Which lines in the items below contain the string "entryY"? Show each such line in full.

Recorded data =
___
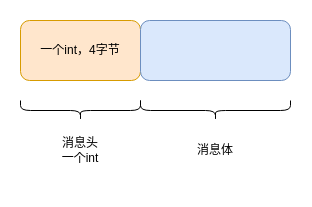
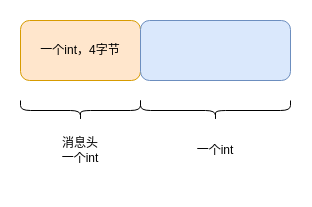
  <mxCell id="0" />
  <mxCell id="1" parent="0" />
  <mxCell id="2" value="&lt;span&gt;一个int，4字节&lt;/span&gt;" style="rounded=1;whiteSpace=wrap;html=1;fillColor=#ffe6cc;strokeColor=#d79b00;" vertex="1" parent="1"><mxGeometry x="20" y="20" width="120" height="60" as="geometry" /></mxCell>
  <mxCell id="3" value="" style="rounded=1;whiteSpace=wrap;html=1;fillColor=#dae8fc;strokeColor=#6c8ebf;" vertex="1" parent="1"><mxGeometry x="140" y="20" width="150" height="60" as="geometry" /></mxCell>
  <mxCell id="4" value="" style="shape=curlyBracket;whiteSpace=wrap;html=1;rounded=1;rotation=-90;" vertex="1" parent="1"><mxGeometry x="70" y="50" width="20" height="120" as="geometry" /></mxCell>
  <mxCell id="5" value="消息头&lt;br&gt;一个int" style="text;html=1;strokeColor=none;fillColor=none;align=center;verticalAlign=middle;whiteSpace=wrap;rounded=0;" vertex="1" parent="1"><mxGeometry x="20" y="140" width="120" height="20" as="geometry" /></mxCell>
  <mxCell id="6" value="" style="shape=curlyBracket;whiteSpace=wrap;html=1;rounded=1;rotation=-90;" vertex="1" parent="1"><mxGeometry x="205" y="35" width="20" height="150" as="geometry" /></mxCell>
- <mxCell id="7" value="消息体" style="text;html=1;strokeColor=none;fillColor=none;align=center;verticalAlign=middle;whiteSpace=wrap;rounded=0;" vertex="1" parent="1"><mxGeometry x="155" y="140" width="120" height="20" as="geometry" /></mxCell>
+ <mxCell id="7" value="一个int" style="text;html=1;strokeColor=none;fillColor=none;align=center;verticalAlign=middle;whiteSpace=wrap;rounded=0;" vertex="1" parent="1"><mxGeometry x="155" y="140" width="120" height="20" as="geometry" /></mxCell>
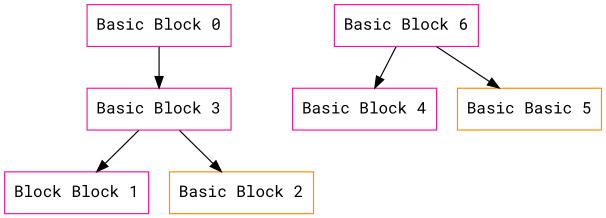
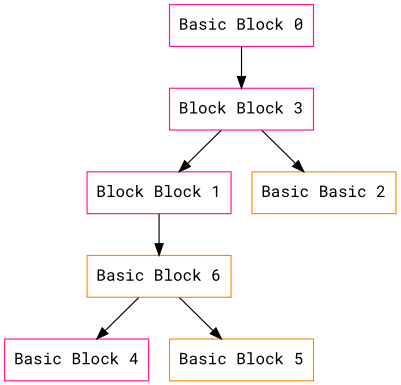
  digraph {
    fontname="Roboto Mono"
    node [color=deeppink fontname="Roboto Mono" shape=box]
    edge [fontname="Roboto Mono"]
    "Basic Block 0"
-   "Basic Block 3"
+   "Basic Block 3" [label="Block Block 3"]
    n3 [label="Block Block 1"]
-   "Basic Block 2" [color=darkorange]
-   "Basic Block 6"
+   "Basic Block 2" [color=darkorange label="Basic Basic 2"]
+   "Basic Block 6" [color=darkorange]
    "Basic Block 4"
-   "Basic Block 5" [color=darkorange label="Basic Basic 5"]
+   "Basic Block 5" [color=darkorange]
    "Basic Block 0" -> "Basic Block 3"
    "Basic Block 3" -> n3
    "Basic Block 3" -> "Basic Block 2"
+   n3 -> "Basic Block 6"
    "Basic Block 6" -> "Basic Block 4"
    "Basic Block 6" -> "Basic Block 5"
  }
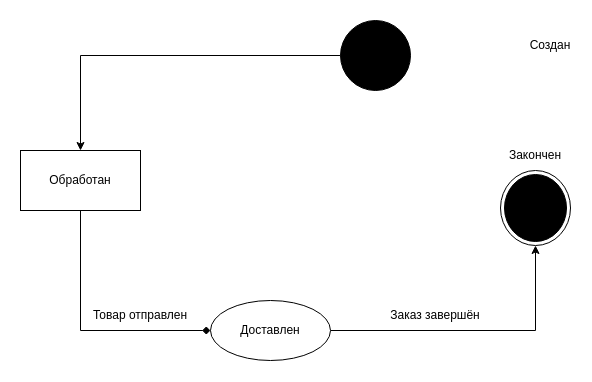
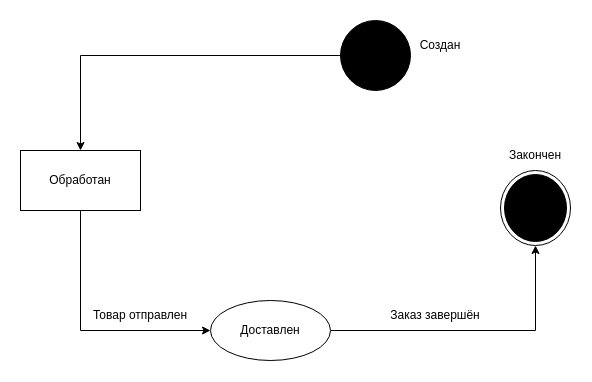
  <mxCell id="0" />
  <mxCell id="1" parent="0" />
  <mxCell id="2" style="edgeStyle=orthogonalEdgeStyle;rounded=0;orthogonalLoop=1;jettySize=auto;html=1;entryX=0.5;entryY=1;entryDx=0;entryDy=0;" edge="1" parent="1" source="3" target="10"><mxGeometry relative="1" as="geometry" /></mxCell>
  <mxCell id="3" value="Доставлен" style="ellipse;whiteSpace=wrap;html=1;" vertex="1" parent="1"><mxGeometry x="210" y="300" width="120" height="60" as="geometry" /></mxCell>
- <mxCell id="4" style="edgeStyle=orthogonalEdgeStyle;rounded=0;orthogonalLoop=1;jettySize=auto;html=1;entryX=0;entryY=0.5;entryDx=0;entryDy=0;endArrow=diamond;" edge="1" parent="1" source="5" target="3"><mxGeometry relative="1" as="geometry"><Array as="points"><mxPoint x="210" y="330" /></Array></mxGeometry></mxCell>
+ <mxCell id="4" style="edgeStyle=orthogonalEdgeStyle;rounded=0;orthogonalLoop=1;jettySize=auto;html=1;entryX=0;entryY=0.5;entryDx=0;entryDy=0;" edge="1" parent="1" source="5" target="3"><mxGeometry relative="1" as="geometry"><Array as="points"><mxPoint x="210" y="330" /></Array></mxGeometry></mxCell>
  <mxCell id="5" value="Обработан" style="whiteSpace=wrap;html=1;rounded=0;" vertex="1" parent="1"><mxGeometry x="20" y="150" width="120" height="60" as="geometry" /></mxCell>
  <mxCell id="6" value="Товар отправлен" style="text;html=1;align=center;verticalAlign=middle;whiteSpace=wrap;rounded=0;rotation=0;" vertex="1" parent="1"><mxGeometry x="90" y="300" width="100" height="30" as="geometry" /></mxCell>
  <mxCell id="7" value="Заказ завершён" style="text;html=1;align=center;verticalAlign=middle;whiteSpace=wrap;rounded=0;" vertex="1" parent="1"><mxGeometry x="380" y="300" width="110" height="30" as="geometry" /></mxCell>
  <mxCell id="8" style="edgeStyle=orthogonalEdgeStyle;rounded=0;orthogonalLoop=1;jettySize=auto;html=1;entryX=0.5;entryY=0;entryDx=0;entryDy=0;" edge="1" parent="1" source="9" target="5"><mxGeometry relative="1" as="geometry" /></mxCell>
  <mxCell id="9" value="&lt;div&gt;&lt;br&gt;&lt;/div&gt;&lt;div&gt;&lt;br&gt;&lt;/div&gt;" style="ellipse;whiteSpace=wrap;html=1;aspect=fixed;fillColor=#000000;strokeColor=#000000;fontColor=#333333;gradientColor=none;" vertex="1" parent="1"><mxGeometry x="340" y="20" width="70" height="70" as="geometry" /></mxCell>
  <mxCell id="10" value="" style="ellipse;html=1;shape=endState;fillColor=#000000;strokeColor=#000000;" vertex="1" parent="1"><mxGeometry x="500" y="170" width="70" height="75" as="geometry" /></mxCell>
- <mxCell id="11" value="Создан" style="text;html=1;align=center;verticalAlign=middle;whiteSpace=wrap;rounded=0;" vertex="1" parent="1"><mxGeometry x="520" y="30" width="60" height="30" as="geometry" /></mxCell>
+ <mxCell id="11" value="Создан" style="text;html=1;align=center;verticalAlign=middle;whiteSpace=wrap;rounded=0;" vertex="1" parent="1"><mxGeometry x="410" y="30" width="60" height="30" as="geometry" /></mxCell>
  <mxCell id="12" value="Закончен" style="text;html=1;align=center;verticalAlign=middle;whiteSpace=wrap;rounded=0;" vertex="1" parent="1"><mxGeometry x="505" y="140" width="60" height="30" as="geometry" /></mxCell>
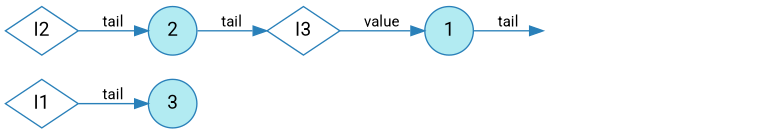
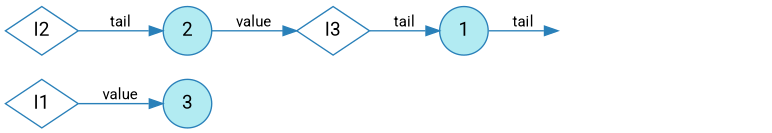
  digraph {
    rankdir=LR
    splines=false
    node [color="#2980B9" fillcolor="#ffffff" fontcolor="#000000" fontname="Segoe UI,Roboto,Helvetica,Arial,sans-serif" shape=circle style=filled]
    edge [color="#2980B9" fontcolor="#000000" fontname="Segoe UI,Roboto,Helvetica,Arial,sans-serif" fontsize=11]
    n1 [fillcolor="#b2ebf2" label=3]
    l1 [shape=diamond]
    n3 [fillcolor="#b2ebf2" label=2]
    l2 [shape=diamond]
    l3 [shape=diamond]
    n6 [fillcolor="#b2ebf2" label=1]
    l4 [shape=diamond style=invis]
    n8 [label="∅" style=invis]
-   l1 -> n1 [label=tail]
-   n3 -> l3 [label=tail]
+   l1 -> n1 [label=value]
+   n3 -> l3 [label=value]
    l2 -> n3 [label=tail]
-   l3 -> n6 [label=value]
+   l3 -> n6 [label=tail]
    n6 -> l4 [label=tail]
    l4 -> n8 [label=value style=invis]
  }
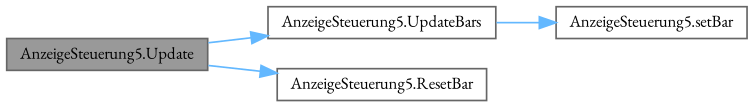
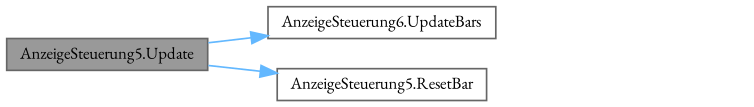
  digraph {
    fontname="EB Garamond"
    rankdir=LR
    node [color=grey40 fillcolor=white fontname="EB Garamond" fontsize=10 shape=box style=filled]
    edge [color=steelblue1 fontname="EB Garamond" fontsize=10 labelfontname=Helvetica labelfontsize=10 style=solid]
    n1 [color=gray40 fillcolor=grey60 fontcolor=black height=0.2 label="AnzeigeSteuerung5.Update" width=0.4]
-   n2 [height=0.2 label="AnzeigeSteuerung5.UpdateBars" width=0.4]
+   n2 [height=0.2 label="AnzeigeSteuerung6.UpdateBars" width=0.4]
    n3 [height=0.2 label="AnzeigeSteuerung5.ResetBar" width=0.4]
-   n4 [height=0.2 label="AnzeigeSteuerung5.setBar" width=0.4]
    n1 -> n2
    n1 -> n3
-   n2 -> n4
  }
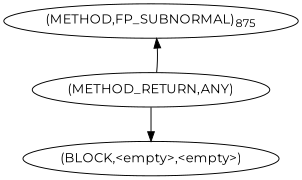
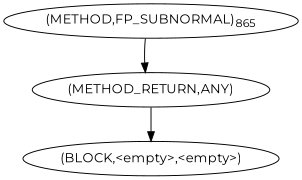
  digraph {
    fontname=Montserrat
    node [fontname=Montserrat]
    edge [fontname=Montserrat]
-   n1 [label=<(METHOD,FP_SUBNORMAL)<SUB>875</SUB>>]
+   n1 [label=<(METHOD,FP_SUBNORMAL)<SUB>865</SUB>>]
    n2 [label=<(METHOD_RETURN,ANY)>]
    n3 [label=<(BLOCK,&lt;empty&gt;,&lt;empty&gt;)>]
-   n2 -> n1
+   n1 -> n2
    n2 -> n3
  }
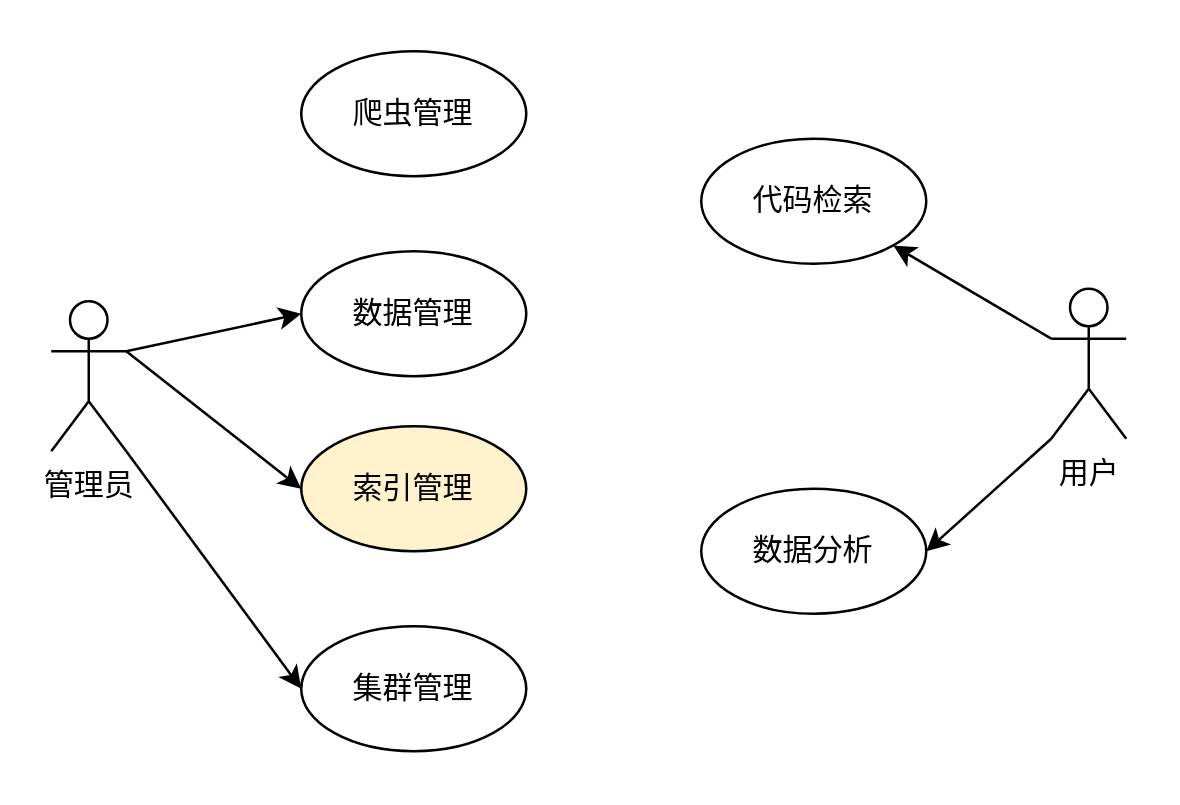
___
Problem solution =
  <mxCell id="2" style="edgeStyle=orthogonalEdgeStyle;rounded=0;orthogonalLoop=1;jettySize=auto;html=1;entryX=0.5;entryY=1;entryDx=0;entryDy=0;" edge="1" parent="1" source="3" target="10"><mxGeometry relative="1" as="geometry" /></mxCell>
- <mxCell id="4" style="edgeStyle=orthogonalEdgeStyle;rounded=0;orthogonalLoop=1;jettySize=auto;html=1;entryX=0;entryY=0.5;entryDx=0;entryDy=0;endArrow=diamond;" edge="1" parent="1" source="5" target="3"><mxGeometry relative="1" as="geometry"><Array as="points"><mxPoint x="210" y="330" /></Array></mxGeometry></mxCell>
+ <mxCell id="4" style="edgeStyle=orthogonalEdgeStyle;rounded=0;orthogonalLoop=1;jettySize=auto;html=1;entryX=0;entryY=0.5;entryDx=0;entryDy=0;" edge="1" parent="1" source="5" target="3"><mxGeometry relative="1" as="geometry"><Array as="points"><mxPoint x="210" y="330" /></Array></mxGeometry></mxCell>
  <mxCell id="8" style="edgeStyle=orthogonalEdgeStyle;rounded=0;orthogonalLoop=1;jettySize=auto;html=1;entryX=0.5;entryY=0;entryDx=0;entryDy=0;" edge="1" parent="1" source="9" target="5"><mxGeometry relative="1" as="geometry" /></mxCell>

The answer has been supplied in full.